Using a semi‐quantitative polymerase chain reaction (PCR) technique we have examined the expression of a panel of cytokines during thymus development, localizing the expression to individual components of the thymic stroma and thymocytes at different maturational stages. The expression of interleukin (IL)‐7, stem cell factor (SCF), IL‐1α and granulocyte‐monocyte‐colony‐stimulating factor (GM‐CSF) mRNA was mapped to individual stromal cell types, while the expression of IL‐1α and GM‐CSF, along with interferon (IFN)‐γ and IL‐4 was detected in the lymphoid compartment of fetal day (Fd) 14 thymus. The expression of lymphoid‐specific cytokine genes was selectively down‐regulated in thymocytes undergoing maturation.

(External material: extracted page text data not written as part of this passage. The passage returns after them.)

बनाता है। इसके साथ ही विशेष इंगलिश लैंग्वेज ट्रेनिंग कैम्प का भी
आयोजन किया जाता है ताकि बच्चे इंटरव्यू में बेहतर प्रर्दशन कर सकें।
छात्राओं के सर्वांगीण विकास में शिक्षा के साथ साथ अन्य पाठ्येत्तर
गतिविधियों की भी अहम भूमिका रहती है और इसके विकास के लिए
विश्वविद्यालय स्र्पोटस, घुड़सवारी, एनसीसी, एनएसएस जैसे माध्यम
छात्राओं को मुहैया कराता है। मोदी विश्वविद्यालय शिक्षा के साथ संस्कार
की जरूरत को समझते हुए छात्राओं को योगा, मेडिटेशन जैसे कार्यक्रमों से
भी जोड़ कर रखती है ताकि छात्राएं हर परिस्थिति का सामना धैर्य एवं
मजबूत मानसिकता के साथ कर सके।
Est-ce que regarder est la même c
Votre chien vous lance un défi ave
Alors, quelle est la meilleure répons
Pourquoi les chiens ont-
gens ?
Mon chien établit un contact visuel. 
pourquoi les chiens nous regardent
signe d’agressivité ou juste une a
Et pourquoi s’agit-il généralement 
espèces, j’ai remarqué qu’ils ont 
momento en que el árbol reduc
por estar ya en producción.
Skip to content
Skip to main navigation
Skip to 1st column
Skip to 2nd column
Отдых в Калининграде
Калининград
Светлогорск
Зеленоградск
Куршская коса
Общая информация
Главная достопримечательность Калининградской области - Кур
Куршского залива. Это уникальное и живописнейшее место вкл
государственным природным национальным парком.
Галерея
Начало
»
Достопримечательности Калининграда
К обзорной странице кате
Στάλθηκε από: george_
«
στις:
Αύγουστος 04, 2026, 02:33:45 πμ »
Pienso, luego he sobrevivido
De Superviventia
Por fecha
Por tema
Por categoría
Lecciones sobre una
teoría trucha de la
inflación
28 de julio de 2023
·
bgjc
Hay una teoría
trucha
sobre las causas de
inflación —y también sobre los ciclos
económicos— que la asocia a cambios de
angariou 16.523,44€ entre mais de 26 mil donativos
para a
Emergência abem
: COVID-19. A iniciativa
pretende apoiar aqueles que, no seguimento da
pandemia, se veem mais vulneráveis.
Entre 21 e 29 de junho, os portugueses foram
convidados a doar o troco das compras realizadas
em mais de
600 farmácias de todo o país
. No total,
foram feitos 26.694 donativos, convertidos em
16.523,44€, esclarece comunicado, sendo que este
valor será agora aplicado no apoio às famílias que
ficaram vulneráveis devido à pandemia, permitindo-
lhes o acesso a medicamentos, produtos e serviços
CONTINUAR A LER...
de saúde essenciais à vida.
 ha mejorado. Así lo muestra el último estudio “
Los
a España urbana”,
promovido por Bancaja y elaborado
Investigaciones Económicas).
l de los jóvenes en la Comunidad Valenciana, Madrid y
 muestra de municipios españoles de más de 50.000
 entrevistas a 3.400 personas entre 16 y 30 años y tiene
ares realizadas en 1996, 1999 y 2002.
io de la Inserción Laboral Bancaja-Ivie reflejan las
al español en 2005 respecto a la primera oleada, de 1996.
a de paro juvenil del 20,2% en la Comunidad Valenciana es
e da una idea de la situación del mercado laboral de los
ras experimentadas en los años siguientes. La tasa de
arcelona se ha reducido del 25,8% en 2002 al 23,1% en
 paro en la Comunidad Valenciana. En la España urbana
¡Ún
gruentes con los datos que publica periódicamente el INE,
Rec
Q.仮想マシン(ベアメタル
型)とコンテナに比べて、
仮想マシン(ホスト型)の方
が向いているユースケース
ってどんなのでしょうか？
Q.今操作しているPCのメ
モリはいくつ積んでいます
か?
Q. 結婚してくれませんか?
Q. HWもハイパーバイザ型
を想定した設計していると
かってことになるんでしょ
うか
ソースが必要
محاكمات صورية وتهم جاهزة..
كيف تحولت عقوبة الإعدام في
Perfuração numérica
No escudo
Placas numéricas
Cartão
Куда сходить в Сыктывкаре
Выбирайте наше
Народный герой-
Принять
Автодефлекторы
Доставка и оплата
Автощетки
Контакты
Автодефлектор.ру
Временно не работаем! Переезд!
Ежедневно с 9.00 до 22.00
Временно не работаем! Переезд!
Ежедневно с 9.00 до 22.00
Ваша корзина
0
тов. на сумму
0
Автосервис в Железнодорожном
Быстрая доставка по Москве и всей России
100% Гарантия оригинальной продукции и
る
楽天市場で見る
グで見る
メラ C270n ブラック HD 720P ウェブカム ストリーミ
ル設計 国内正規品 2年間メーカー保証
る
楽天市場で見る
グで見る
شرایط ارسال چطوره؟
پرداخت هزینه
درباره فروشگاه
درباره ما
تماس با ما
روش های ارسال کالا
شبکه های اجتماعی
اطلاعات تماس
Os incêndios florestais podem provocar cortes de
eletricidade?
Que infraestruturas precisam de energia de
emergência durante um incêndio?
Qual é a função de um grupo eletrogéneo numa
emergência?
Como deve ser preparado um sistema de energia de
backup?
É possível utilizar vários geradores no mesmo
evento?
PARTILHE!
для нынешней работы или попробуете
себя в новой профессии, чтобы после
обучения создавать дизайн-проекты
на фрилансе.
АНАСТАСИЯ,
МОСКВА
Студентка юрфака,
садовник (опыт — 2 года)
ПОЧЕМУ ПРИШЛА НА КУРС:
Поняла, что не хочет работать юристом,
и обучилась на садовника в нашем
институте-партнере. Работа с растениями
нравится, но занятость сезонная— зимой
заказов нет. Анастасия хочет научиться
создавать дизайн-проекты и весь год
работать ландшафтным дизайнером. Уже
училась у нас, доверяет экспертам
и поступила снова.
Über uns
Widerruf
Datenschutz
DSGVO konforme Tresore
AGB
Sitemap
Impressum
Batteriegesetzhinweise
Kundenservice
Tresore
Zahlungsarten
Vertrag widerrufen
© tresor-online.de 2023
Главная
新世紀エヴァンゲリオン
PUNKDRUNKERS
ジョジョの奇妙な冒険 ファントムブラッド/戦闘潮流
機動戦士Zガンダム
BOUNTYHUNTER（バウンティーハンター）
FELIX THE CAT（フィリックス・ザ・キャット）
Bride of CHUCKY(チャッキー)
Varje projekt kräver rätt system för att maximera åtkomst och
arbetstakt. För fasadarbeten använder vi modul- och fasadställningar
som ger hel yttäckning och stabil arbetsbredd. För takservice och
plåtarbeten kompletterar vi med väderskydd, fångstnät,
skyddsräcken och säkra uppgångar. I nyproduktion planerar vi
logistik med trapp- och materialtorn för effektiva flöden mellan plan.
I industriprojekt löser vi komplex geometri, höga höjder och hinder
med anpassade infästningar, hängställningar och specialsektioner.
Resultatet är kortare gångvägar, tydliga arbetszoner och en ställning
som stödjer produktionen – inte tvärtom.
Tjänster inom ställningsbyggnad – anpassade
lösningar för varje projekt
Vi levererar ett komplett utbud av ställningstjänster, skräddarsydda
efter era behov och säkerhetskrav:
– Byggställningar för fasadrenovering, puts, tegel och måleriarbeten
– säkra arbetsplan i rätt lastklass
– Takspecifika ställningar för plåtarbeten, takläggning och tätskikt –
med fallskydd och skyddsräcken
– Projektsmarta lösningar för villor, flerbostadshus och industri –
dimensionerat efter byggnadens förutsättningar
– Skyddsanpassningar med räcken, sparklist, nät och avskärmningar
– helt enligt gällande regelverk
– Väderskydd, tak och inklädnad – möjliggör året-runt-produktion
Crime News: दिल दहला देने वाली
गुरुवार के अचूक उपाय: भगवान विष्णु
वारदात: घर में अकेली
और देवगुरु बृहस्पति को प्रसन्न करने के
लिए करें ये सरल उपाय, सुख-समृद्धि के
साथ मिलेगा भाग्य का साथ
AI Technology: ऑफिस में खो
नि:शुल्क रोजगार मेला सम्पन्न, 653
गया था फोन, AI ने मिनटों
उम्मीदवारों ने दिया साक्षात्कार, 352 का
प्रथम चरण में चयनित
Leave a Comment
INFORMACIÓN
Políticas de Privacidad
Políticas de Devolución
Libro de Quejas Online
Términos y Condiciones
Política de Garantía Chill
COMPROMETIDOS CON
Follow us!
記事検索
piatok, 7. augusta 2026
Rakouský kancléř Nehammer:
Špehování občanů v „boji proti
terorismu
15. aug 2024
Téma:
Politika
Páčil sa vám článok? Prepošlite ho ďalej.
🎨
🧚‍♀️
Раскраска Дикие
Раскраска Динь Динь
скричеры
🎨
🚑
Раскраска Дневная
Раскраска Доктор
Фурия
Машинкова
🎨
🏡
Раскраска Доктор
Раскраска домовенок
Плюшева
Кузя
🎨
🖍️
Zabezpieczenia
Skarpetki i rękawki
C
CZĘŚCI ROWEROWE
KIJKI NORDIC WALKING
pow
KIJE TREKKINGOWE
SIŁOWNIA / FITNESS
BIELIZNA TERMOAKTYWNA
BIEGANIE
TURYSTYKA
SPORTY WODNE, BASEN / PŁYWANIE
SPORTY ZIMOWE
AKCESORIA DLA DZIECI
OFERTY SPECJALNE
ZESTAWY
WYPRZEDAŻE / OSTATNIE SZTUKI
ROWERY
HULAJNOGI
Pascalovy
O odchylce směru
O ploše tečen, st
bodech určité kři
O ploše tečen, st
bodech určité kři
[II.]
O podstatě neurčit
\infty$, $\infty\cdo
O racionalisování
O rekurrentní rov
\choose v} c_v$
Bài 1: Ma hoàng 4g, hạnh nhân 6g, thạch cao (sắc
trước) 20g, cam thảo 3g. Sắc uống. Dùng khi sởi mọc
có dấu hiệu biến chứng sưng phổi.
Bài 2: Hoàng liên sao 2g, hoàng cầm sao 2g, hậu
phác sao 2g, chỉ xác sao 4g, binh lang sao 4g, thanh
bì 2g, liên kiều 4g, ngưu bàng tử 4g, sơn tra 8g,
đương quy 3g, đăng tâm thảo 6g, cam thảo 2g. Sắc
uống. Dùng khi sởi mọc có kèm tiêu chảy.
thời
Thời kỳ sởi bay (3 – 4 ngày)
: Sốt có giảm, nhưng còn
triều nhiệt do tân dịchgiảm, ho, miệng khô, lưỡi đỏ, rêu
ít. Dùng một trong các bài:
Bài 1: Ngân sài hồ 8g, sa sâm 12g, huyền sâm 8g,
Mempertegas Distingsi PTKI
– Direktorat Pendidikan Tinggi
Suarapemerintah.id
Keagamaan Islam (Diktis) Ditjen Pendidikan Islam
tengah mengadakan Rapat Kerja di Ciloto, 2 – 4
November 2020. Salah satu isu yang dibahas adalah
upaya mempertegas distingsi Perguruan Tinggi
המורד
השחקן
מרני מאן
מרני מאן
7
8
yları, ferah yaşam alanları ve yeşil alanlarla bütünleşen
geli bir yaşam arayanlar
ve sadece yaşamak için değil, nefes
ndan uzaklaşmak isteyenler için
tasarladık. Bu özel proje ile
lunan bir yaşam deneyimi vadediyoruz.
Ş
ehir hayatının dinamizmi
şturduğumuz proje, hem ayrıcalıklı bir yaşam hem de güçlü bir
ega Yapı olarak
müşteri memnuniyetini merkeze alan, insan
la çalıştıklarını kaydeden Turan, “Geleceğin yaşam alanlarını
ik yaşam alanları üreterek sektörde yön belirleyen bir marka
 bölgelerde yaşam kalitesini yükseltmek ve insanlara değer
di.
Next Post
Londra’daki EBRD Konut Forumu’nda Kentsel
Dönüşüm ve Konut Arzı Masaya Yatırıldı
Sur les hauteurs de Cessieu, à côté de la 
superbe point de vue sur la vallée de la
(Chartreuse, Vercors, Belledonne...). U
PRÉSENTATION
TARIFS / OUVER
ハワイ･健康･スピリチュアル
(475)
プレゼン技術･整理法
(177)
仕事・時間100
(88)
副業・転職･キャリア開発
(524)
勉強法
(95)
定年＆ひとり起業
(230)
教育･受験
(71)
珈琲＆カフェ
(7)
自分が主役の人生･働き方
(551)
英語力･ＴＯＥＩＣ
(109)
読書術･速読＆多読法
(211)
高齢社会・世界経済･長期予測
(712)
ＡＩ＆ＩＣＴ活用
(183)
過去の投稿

CD3^−/104⁺8⁺ cells, representing an intermediate stage of thymocyte maturation, were devoid of cytokine gene expression. Their CD3⁺ progeny, on the other hand, expressed IFN‐γ mRNA, supporting the notion that positive selection of cells for further maturation induces the reexpression of some cytokine genes. The cytokine profiles of the various stromal components differed. Purified major histocompatibility complex class II⁺ cortical epithelial cells strongly expressed IL‐7 and SCF, but only limited expression of IL‐lα and GM‐CSF could be detected. Fetal mesenchyme, on the other hand, expressed SCF, IL‐lα and GM‐CSF but not IL‐7. The importance of these cytokine profiles in relation to T cell development is discussed.